In a fourth, and last, “assignment”, plaintiff complains of the trial court’s alleged error in refusing to require defendant to submit to a “blood grouping test”, as requested by plaintiff.

The record does not disclose a ruling by the trial court, admitting the birth certificate in evidence. But assuming, since it is stapled to a page of the record and marked “DEFT 1”, that it was admitted, plaintiff does not deny (as represented in defendant’s brief and indicated in the record) that this was done for impeachment purposes, and she submits no authority to the effect that it was improper to interrogate plaintiff about it on cross examination.
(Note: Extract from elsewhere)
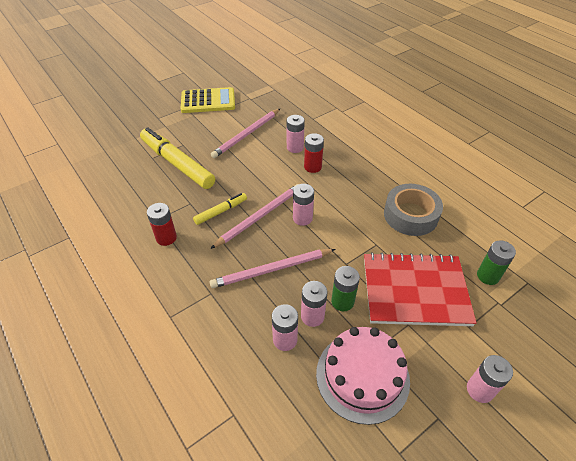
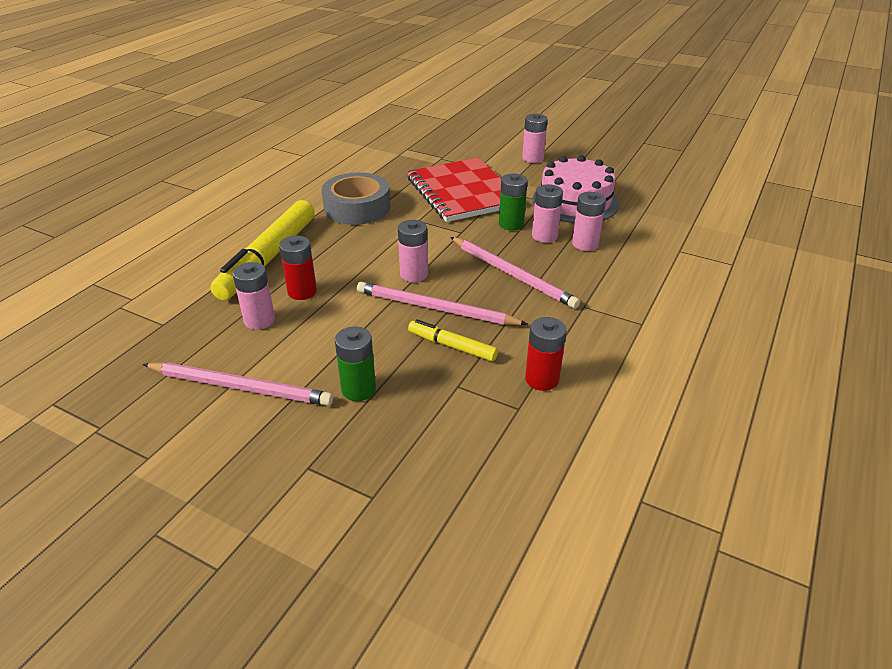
camera: 115 degrees left, 10 degrees down
yellow marker [140,127,215,189] -> yellow marker moved to [210,200,315,300]
yellow calculator [181,87,235,113] -> none
green battery [477,240,516,285] -> green battery moved to [335,326,376,401]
Since defendant admitted having sexual intercourse with plaintiff and did not contradict the unmistakeable tendency of the evidence to show that this occurred repeatedly over an extended period in the customary husband-wife manner, whether or not a child was born as a result thereof, would appear to have little, or no materiality in proving, or disproving, the parties’ common law marriage, especially since no effort was ever made to show that plaintiff had such relations with any other man, from the time she started with defendant, until the child, Richard Thomas, was born.

Likewise, since the child’s paternity was not a matter affecting the merits, or proper issues, of plaintiff’s alleged cause of action for a divorce, the trial court’s refusal to require defendant to submit to a “blood grouping test” was not error (assuming the sufficiency of the record for a predication of plaintiff’s present complaint concerning that ruling).

In view of the foregoing, it is our opinion that if any of the trial court’s actions complained of under plaintiff’s second, third and fourth “assignments” were error, they were harmless, and not prejudicial, especial*844ly in a trial without a jury, like the present one.

As we have hereinbefore determined, in dealing with plaintiff’s first assignment of error, that the trial court's judgment is neither contrary to law, nor sufficiently lacking in evidentiary support to be disturbed, it is hereby affirmed.

BLACKBIRD, C. J., HALLEY, V. C. J., and WELCH, DAVISON, JOHNSON, JACKSON, IRWIN and BERRY, JJ., concur.